In terms of repeat league champions, the Hammond Berries won the pennant three times, as did the Lafayette White Sox/Oilers; the Alexandria Aces and New Iberia Cardinals/Pelicans won twice; and the Baton Rouge Red Sticks, Crowley Millers, Houma Indians, Jeanerette Blues, Lake Charles Skippers, Opelousas Indians, and Thibodaux Giants each won once.

==List of teams (in alphabetical order)==

- Abbeville, LA: Abbeville Athletics (1935–1939, 1946–1950, 1952)
- Alexandria, LA: Alexandria Aces (1934–1942, 1946–1957)
- Baton Rouge, LA: Baton Rouge Red Sticks (1946–1955), Baton Rouge Rebels (1956–1957)
- Crowley, LA: Crowley Millers (1951–1957)
- Hammond, LA: Hammond Berries (1946–1951)
- Houma, LA: Houma Buccaneers (1940), Houma Indians (1946–1952)
- Jeanerette, LA: Jeanerette Blues (1935–1939)
- Lafayette, LA: Lafayette Bulls (1948–1953), Lafayette Oilers (1954–1957), Lafayette White Sox (1934–1942)
- Lake Charles, LA: Lake Charles Explorers (1934), Lake Charles Skippers (1935–1942), Lake Charles Lakers (1954–1955), Lake Charles Giants (1956–1957)

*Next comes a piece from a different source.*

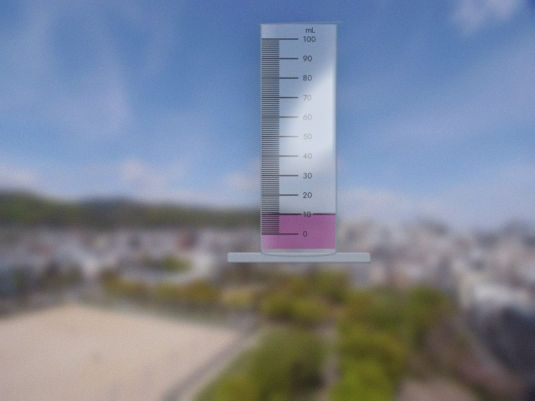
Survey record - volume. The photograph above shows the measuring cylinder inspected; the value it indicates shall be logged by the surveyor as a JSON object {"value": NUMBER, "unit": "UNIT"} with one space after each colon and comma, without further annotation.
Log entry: {"value": 10, "unit": "mL"}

- Monroe, LA: Monroe Sports (1956)
- Natchez, MS: Natchez Pilgrims (1940–1941), Natchez Giants (1942, 1946–1947)
- New Iberia, LA: New Iberia Cardinals (1934–1942, 1946–1947, 1949, 1953), New Iberia Pelicans (1948, 1951–1952, 1954–1955); New Iberia Rebels (1950), New Iberia Indians (1956)
- Opelousas, LA: Opelousas Indians (1934–1941)

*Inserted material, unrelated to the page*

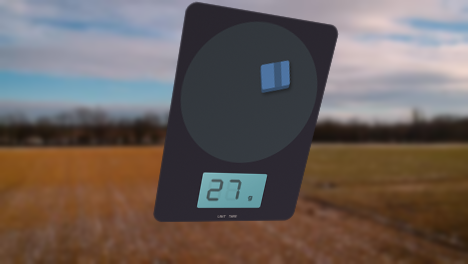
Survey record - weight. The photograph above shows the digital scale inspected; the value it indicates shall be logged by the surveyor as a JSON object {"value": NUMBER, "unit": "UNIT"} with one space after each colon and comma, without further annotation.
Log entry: {"value": 27, "unit": "g"}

- Port Arthur, TX: Port Arthur Tarpons (1940–1942), Port Arthur Sea Hawks (1954)
- Rayne, LA: Rayne Red Sox (1934), Rayne Rice Birds (1935–1941)
- Texas City, TX: Texas City Pilots (1954)
- Thibodaux, LA: Thibodaux Giants (1946–1953), Thibodaux Pilots (1954), Thibodaux Senators (1956–1957)

==Etymology==
- The league's name was derived from Evangeline, an Acadian girl made famous through a poem of Henry Wadsworth Longfellow.